◆ Goal of the exercise
Every line from the one with "(422, 844) none -> (384, 689) //" to the one with "-> [123,874,134,889] //", including those two, is to be copied exactly; all other lines of the entries below are left out.

◆ Records provided
----

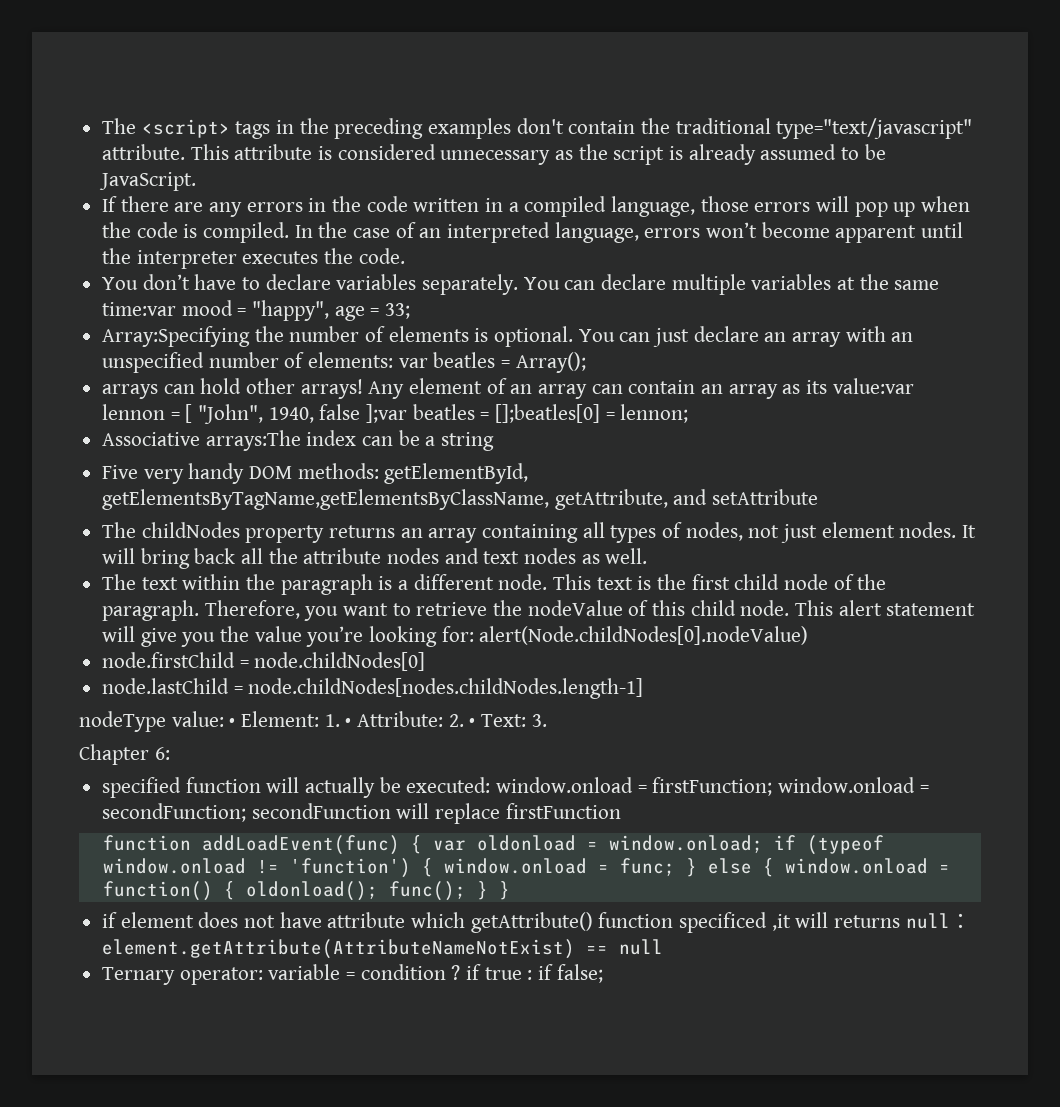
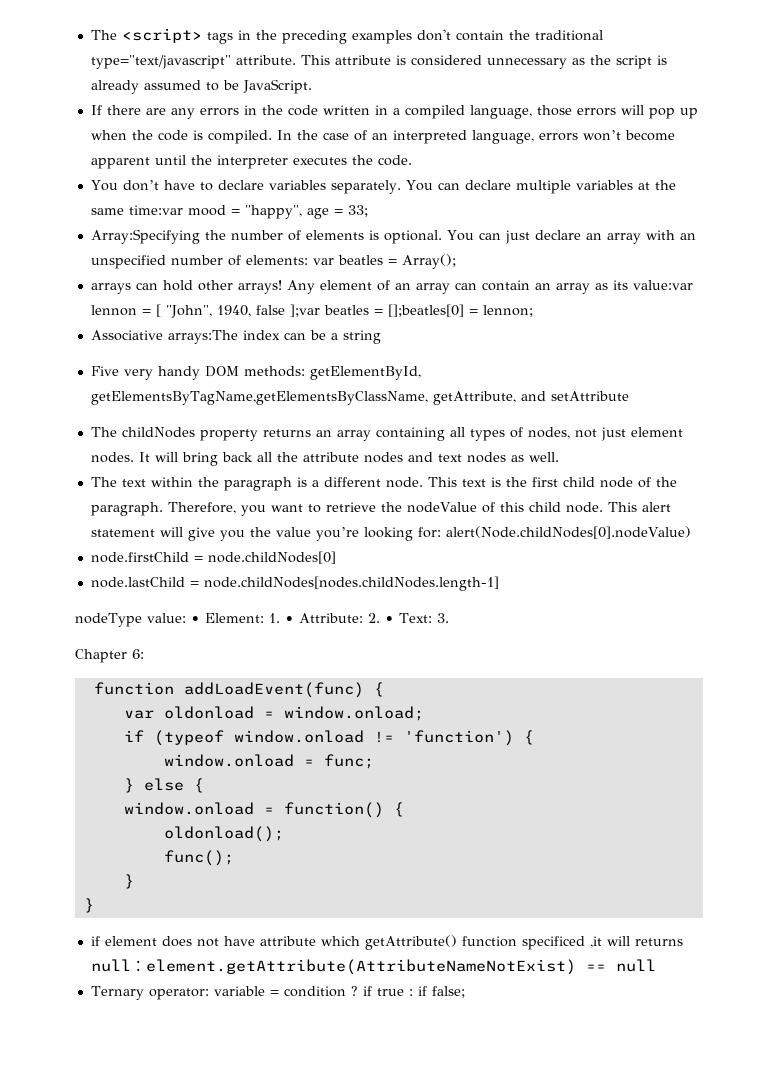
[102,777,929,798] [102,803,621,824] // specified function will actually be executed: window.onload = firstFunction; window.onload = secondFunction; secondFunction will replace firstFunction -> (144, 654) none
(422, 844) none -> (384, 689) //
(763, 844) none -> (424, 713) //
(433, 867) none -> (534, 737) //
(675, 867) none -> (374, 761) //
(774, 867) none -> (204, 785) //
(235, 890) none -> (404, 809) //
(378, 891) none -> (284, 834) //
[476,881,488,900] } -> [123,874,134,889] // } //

----

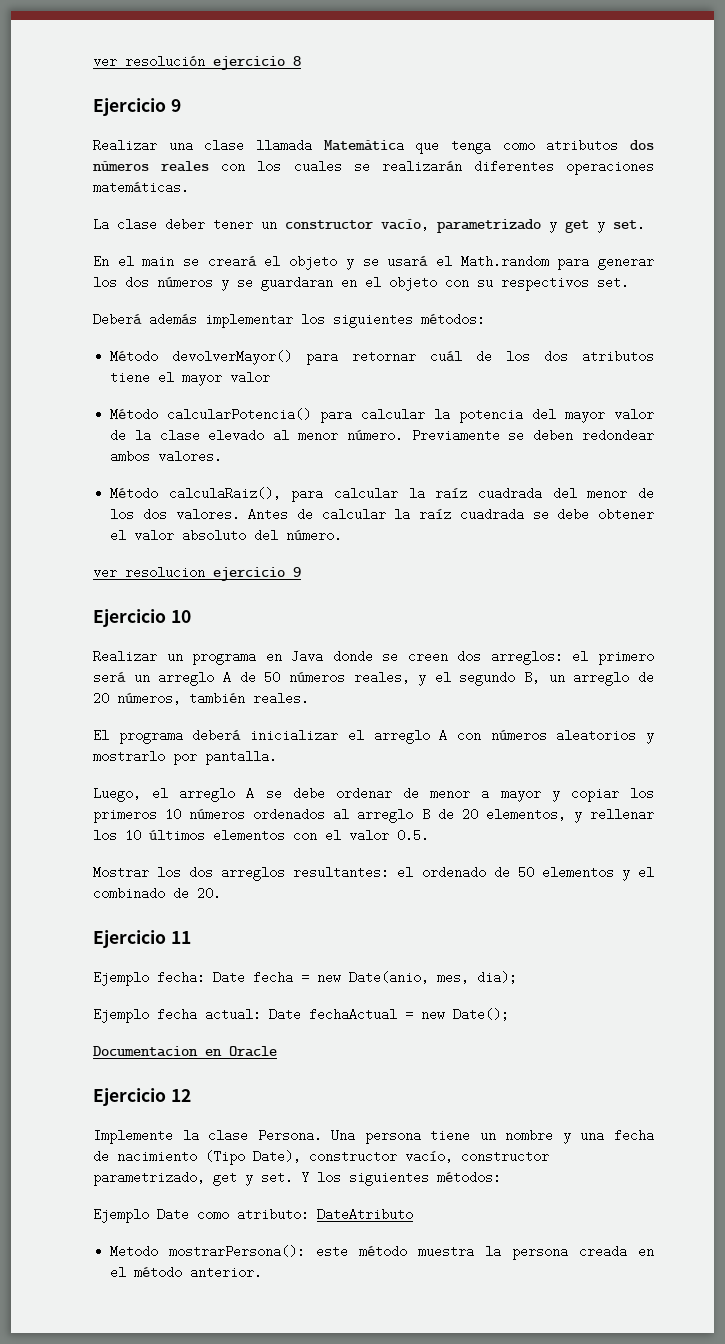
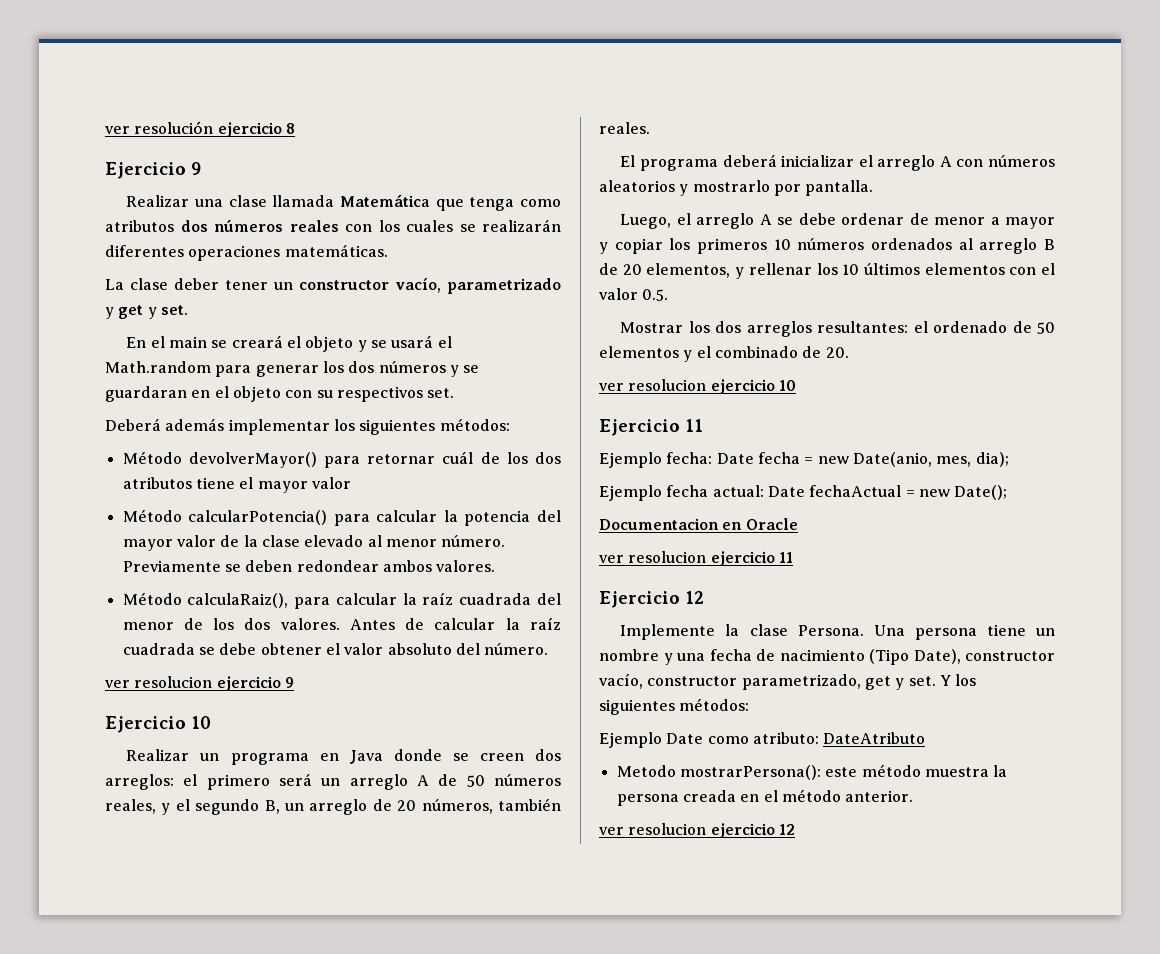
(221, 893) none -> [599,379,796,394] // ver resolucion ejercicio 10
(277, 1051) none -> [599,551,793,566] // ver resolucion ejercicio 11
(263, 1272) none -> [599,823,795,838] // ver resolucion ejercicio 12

----

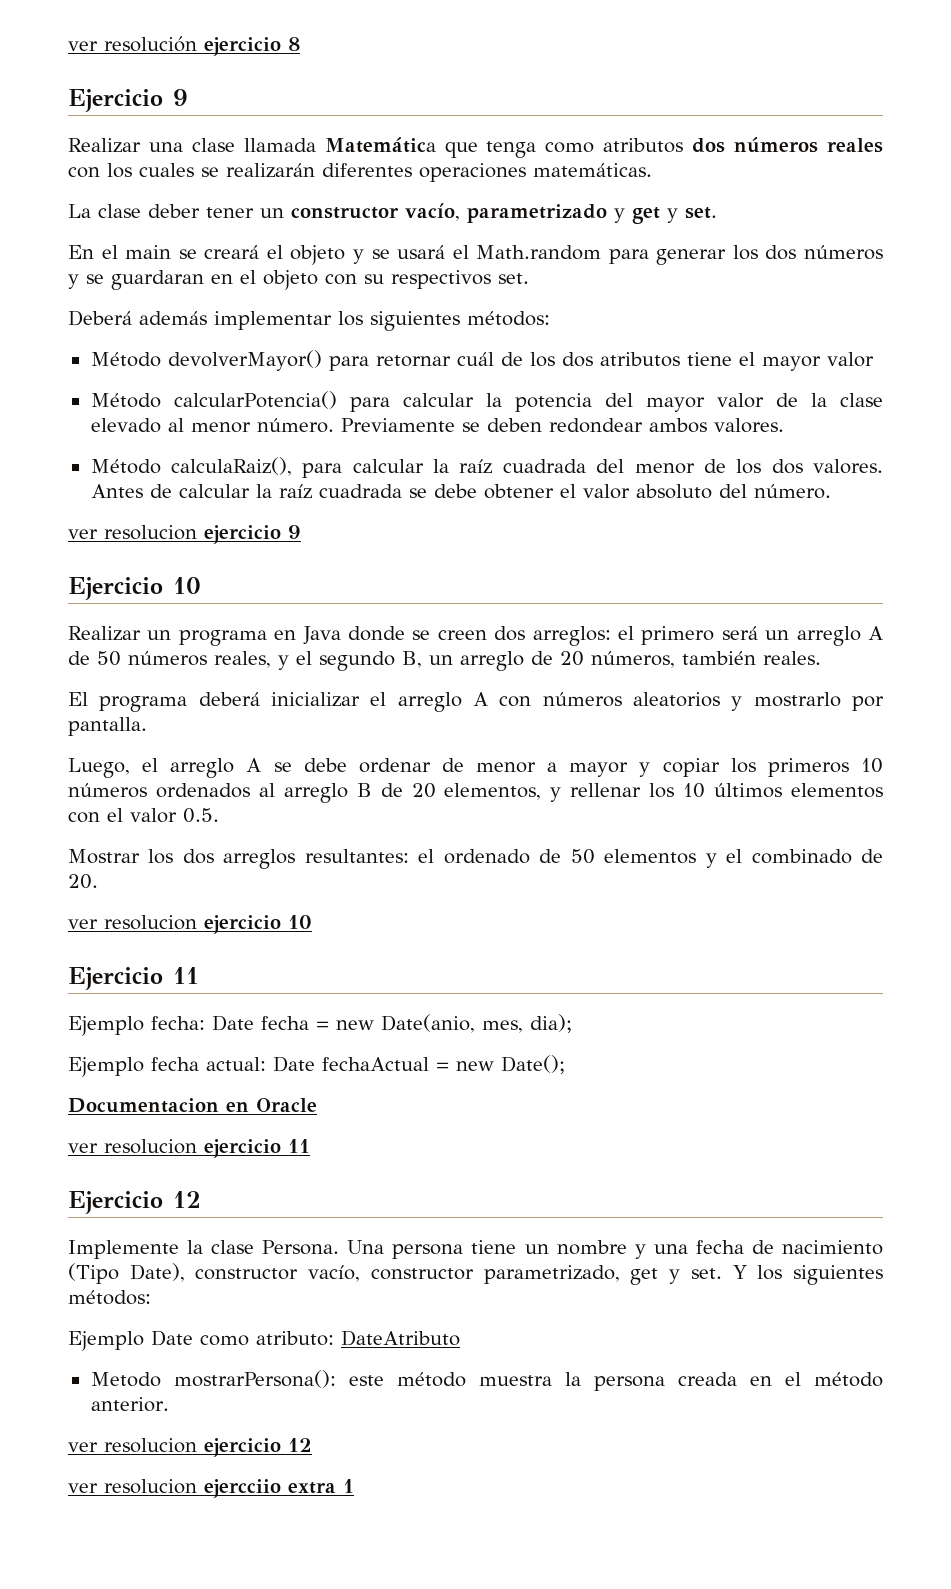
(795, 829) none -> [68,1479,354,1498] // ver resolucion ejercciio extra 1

----

◆ Exercise response
(422, 844) none -> (384, 689) //
(763, 844) none -> (424, 713) //
(433, 867) none -> (534, 737) //
(675, 867) none -> (374, 761) //
(774, 867) none -> (204, 785) //
(235, 890) none -> (404, 809) //
(378, 891) none -> (284, 834) //
[476,881,488,900] } -> [123,874,134,889] // } //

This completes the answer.